What is being asked: Reproduce every line of the items below word for word, leaving out the pictures.

Provided records below:

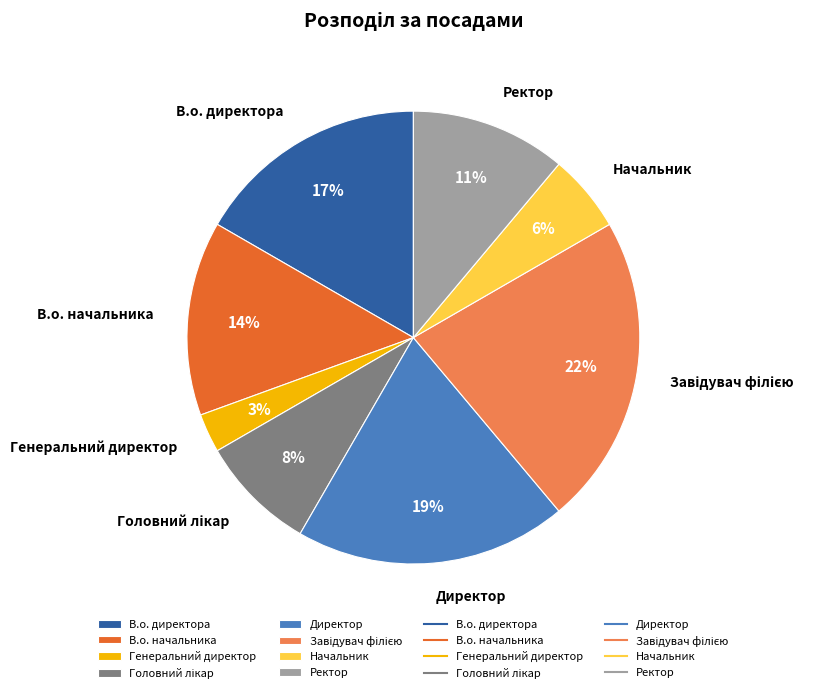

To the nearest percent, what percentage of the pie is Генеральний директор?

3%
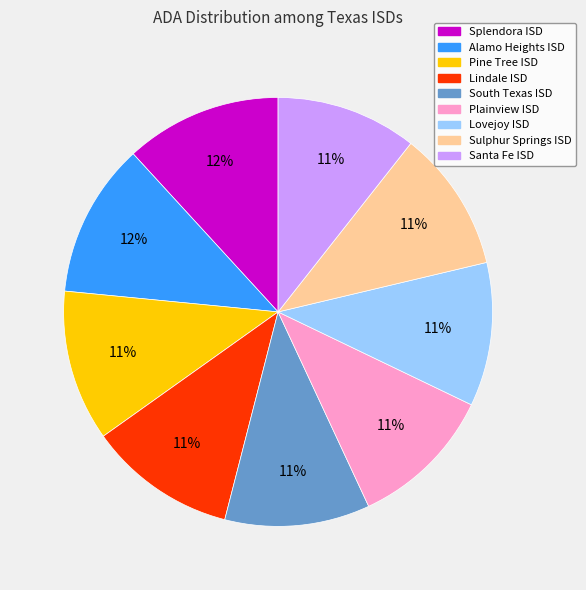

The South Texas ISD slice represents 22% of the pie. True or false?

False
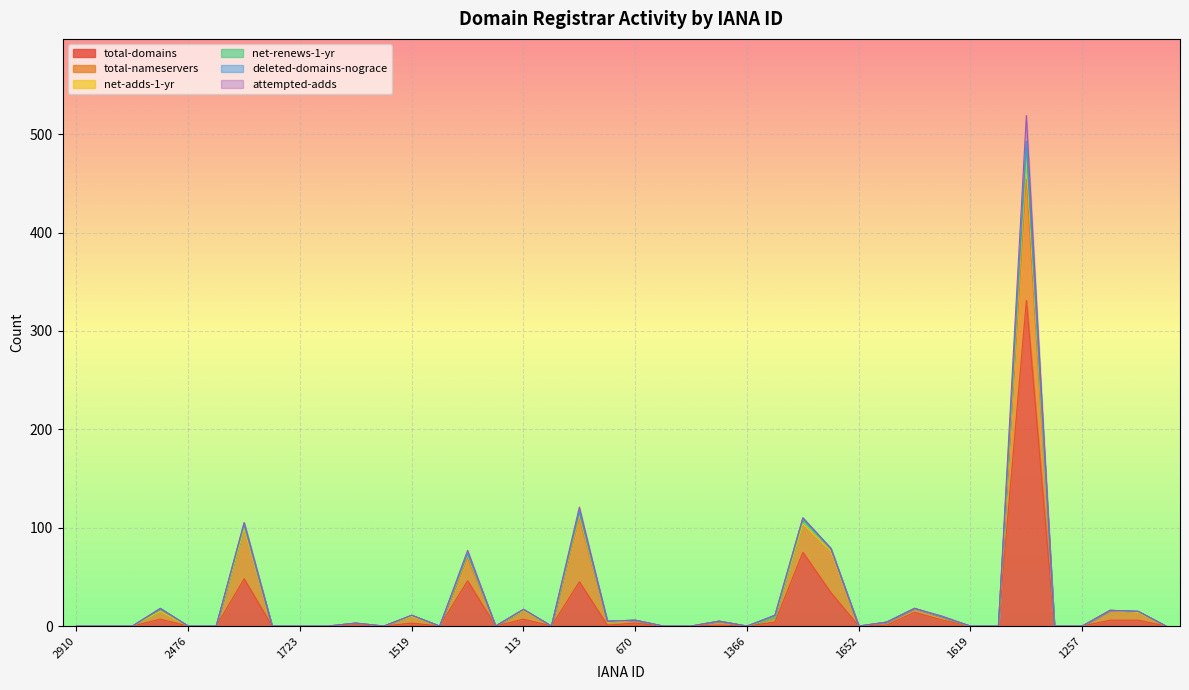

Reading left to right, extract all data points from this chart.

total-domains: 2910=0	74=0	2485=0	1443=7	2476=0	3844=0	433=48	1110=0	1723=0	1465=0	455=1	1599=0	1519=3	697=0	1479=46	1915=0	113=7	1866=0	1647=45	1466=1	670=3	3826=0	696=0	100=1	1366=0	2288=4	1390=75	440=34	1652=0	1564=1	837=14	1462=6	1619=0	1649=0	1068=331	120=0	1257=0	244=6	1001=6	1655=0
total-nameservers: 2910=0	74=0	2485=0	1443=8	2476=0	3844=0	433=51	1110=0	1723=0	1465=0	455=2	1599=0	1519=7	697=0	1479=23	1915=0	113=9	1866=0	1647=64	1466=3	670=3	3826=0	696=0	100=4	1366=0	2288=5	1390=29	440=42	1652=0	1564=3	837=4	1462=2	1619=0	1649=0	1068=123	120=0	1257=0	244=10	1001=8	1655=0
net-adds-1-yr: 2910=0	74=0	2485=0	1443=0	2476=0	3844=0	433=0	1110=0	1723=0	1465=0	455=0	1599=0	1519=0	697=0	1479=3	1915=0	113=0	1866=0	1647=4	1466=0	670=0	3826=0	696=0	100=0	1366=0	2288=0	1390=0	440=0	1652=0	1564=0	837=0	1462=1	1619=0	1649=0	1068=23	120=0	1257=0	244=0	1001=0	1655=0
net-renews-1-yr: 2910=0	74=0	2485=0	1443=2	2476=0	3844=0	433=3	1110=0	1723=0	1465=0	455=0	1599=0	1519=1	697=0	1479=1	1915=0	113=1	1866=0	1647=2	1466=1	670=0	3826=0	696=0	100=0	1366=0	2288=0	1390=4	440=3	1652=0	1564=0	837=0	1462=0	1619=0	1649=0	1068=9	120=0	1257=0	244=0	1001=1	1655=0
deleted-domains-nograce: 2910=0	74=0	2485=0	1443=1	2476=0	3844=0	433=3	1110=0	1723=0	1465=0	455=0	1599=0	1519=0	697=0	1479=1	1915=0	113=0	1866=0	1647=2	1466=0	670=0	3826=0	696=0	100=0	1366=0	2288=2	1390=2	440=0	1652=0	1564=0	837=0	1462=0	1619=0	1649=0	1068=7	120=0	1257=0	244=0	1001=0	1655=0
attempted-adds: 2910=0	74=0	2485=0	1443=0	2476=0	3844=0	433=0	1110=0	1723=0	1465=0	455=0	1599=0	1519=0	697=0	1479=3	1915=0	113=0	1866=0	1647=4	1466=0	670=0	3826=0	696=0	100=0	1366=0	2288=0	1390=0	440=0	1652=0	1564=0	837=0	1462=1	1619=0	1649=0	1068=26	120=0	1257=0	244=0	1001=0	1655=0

End of Provided records.

Solution to this problem:
To the nearest percent, what percentage of the pie is Генеральний директор?

3%

The South Texas ISD slice represents 22% of the pie. True or false?

False

Reading left to right, extract all data points from this chart.

total-domains: 2910=0	74=0	2485=0	1443=7	2476=0	3844=0	433=48	1110=0	1723=0	1465=0	455=1	1599=0	1519=3	697=0	1479=46	1915=0	113=7	1866=0	1647=45	1466=1	670=3	3826=0	696=0	100=1	1366=0	2288=4	1390=75	440=34	1652=0	1564=1	837=14	1462=6	1619=0	1649=0	1068=331	120=0	1257=0	244=6	1001=6	1655=0
total-nameservers: 2910=0	74=0	2485=0	1443=8	2476=0	3844=0	433=51	1110=0	1723=0	1465=0	455=2	1599=0	1519=7	697=0	1479=23	1915=0	113=9	1866=0	1647=64	1466=3	670=3	3826=0	696=0	100=4	1366=0	2288=5	1390=29	440=42	1652=0	1564=3	837=4	1462=2	1619=0	1649=0	1068=123	120=0	1257=0	244=10	1001=8	1655=0
net-adds-1-yr: 2910=0	74=0	2485=0	1443=0	2476=0	3844=0	433=0	1110=0	1723=0	1465=0	455=0	1599=0	1519=0	697=0	1479=3	1915=0	113=0	1866=0	1647=4	1466=0	670=0	3826=0	696=0	100=0	1366=0	2288=0	1390=0	440=0	1652=0	1564=0	837=0	1462=1	1619=0	1649=0	1068=23	120=0	1257=0	244=0	1001=0	1655=0
net-renews-1-yr: 2910=0	74=0	2485=0	1443=2	2476=0	3844=0	433=3	1110=0	1723=0	1465=0	455=0	1599=0	1519=1	697=0	1479=1	1915=0	113=1	1866=0	1647=2	1466=1	670=0	3826=0	696=0	100=0	1366=0	2288=0	1390=4	440=3	1652=0	1564=0	837=0	1462=0	1619=0	1649=0	1068=9	120=0	1257=0	244=0	1001=1	1655=0
deleted-domains-nograce: 2910=0	74=0	2485=0	1443=1	2476=0	3844=0	433=3	1110=0	1723=0	1465=0	455=0	1599=0	1519=0	697=0	1479=1	1915=0	113=0	1866=0	1647=2	1466=0	670=0	3826=0	696=0	100=0	1366=0	2288=2	1390=2	440=0	1652=0	1564=0	837=0	1462=0	1619=0	1649=0	1068=7	120=0	1257=0	244=0	1001=0	1655=0
attempted-adds: 2910=0	74=0	2485=0	1443=0	2476=0	3844=0	433=0	1110=0	1723=0	1465=0	455=0	1599=0	1519=0	697=0	1479=3	1915=0	113=0	1866=0	1647=4	1466=0	670=0	3826=0	696=0	100=0	1366=0	2288=0	1390=0	440=0	1652=0	1564=0	837=0	1462=1	1619=0	1649=0	1068=26	120=0	1257=0	244=0	1001=0	1655=0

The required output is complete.